(Stored dataset items)
*-*-*
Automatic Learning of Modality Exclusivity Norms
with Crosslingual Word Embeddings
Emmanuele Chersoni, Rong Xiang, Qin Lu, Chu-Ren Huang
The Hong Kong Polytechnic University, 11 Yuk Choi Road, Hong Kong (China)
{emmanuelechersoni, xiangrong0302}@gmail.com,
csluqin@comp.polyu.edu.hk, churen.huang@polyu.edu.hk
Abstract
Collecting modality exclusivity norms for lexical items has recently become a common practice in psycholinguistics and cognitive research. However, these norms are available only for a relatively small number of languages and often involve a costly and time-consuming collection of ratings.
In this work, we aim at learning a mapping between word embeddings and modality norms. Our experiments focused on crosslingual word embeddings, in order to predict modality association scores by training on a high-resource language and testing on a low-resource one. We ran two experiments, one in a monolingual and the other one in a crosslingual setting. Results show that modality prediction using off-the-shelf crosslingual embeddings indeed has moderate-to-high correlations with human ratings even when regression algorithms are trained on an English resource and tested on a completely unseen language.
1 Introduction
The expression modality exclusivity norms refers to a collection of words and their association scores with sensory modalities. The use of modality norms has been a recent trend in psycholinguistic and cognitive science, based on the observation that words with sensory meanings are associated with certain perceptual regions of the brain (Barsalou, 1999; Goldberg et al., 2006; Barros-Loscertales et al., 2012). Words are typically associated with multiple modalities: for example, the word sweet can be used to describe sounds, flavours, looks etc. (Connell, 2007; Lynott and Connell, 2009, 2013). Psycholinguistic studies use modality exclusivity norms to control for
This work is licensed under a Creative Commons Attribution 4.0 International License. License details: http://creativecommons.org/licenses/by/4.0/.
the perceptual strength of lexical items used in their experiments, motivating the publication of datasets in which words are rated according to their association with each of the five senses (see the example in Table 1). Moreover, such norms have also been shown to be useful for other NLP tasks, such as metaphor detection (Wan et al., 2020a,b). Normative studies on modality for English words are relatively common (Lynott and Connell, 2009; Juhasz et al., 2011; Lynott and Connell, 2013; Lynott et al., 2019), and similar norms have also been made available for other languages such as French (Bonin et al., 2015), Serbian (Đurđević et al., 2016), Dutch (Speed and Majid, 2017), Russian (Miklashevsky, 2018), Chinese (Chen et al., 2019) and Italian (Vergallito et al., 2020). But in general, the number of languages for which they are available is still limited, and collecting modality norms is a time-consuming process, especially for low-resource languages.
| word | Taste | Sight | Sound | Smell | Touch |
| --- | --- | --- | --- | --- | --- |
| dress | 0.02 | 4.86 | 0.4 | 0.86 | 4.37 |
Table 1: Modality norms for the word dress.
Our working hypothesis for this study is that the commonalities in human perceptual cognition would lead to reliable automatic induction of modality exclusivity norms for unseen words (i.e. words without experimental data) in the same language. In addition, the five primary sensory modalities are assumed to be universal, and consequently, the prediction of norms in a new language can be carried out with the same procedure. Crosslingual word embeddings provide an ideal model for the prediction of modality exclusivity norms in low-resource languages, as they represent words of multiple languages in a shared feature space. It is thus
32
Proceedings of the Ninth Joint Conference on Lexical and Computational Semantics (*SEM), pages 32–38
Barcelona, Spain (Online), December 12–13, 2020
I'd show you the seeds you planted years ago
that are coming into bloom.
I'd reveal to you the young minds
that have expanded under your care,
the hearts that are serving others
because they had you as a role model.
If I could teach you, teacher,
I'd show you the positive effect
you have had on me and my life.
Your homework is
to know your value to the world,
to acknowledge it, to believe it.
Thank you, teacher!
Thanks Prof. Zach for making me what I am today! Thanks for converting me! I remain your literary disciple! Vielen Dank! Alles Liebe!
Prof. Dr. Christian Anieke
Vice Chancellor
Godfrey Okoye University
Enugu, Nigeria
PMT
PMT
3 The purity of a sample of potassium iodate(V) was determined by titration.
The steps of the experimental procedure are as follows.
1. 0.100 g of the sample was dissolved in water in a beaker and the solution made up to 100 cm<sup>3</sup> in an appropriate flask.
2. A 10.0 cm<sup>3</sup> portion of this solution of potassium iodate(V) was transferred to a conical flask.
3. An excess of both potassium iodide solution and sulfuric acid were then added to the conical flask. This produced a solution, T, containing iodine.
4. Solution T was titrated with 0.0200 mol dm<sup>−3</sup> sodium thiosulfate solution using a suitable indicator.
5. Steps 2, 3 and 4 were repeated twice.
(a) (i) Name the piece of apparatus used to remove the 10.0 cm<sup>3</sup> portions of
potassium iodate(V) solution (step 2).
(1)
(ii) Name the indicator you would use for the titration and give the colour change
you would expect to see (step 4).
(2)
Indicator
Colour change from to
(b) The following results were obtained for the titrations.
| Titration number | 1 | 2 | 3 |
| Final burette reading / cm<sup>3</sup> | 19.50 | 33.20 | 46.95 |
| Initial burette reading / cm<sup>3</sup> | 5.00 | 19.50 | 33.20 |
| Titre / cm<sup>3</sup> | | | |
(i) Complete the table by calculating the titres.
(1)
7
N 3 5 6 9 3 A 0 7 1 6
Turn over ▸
*-*-*
**What this task involves:** Out of the data above, transcribe exactly and only the lines starting with the line that has "4. Solution T" and going on through the line that has "cm<sup>3</sup> | | | |", both included.

**Task output:**
4. Solution T was titrated with 0.0200 mol dm<sup>−3</sup> sodium thiosulfate solution using a suitable indicator.
5. Steps 2, 3 and 4 were repeated twice.
(a) (i) Name the piece of apparatus used to remove the 10.0 cm<sup>3</sup> portions of
potassium iodate(V) solution (step 2).
(1)
(ii) Name the indicator you would use for the titration and give the colour change
you would expect to see (step 4).
(2)
Indicator
Colour change from to
(b) The following results were obtained for the titrations.
| Titration number | 1 | 2 | 3 |
| Final burette reading / cm<sup>3</sup> | 19.50 | 33.20 | 46.95 |
| Initial burette reading / cm<sup>3</sup> | 5.00 | 19.50 | 33.20 |
| Titre / cm<sup>3</sup> | | | |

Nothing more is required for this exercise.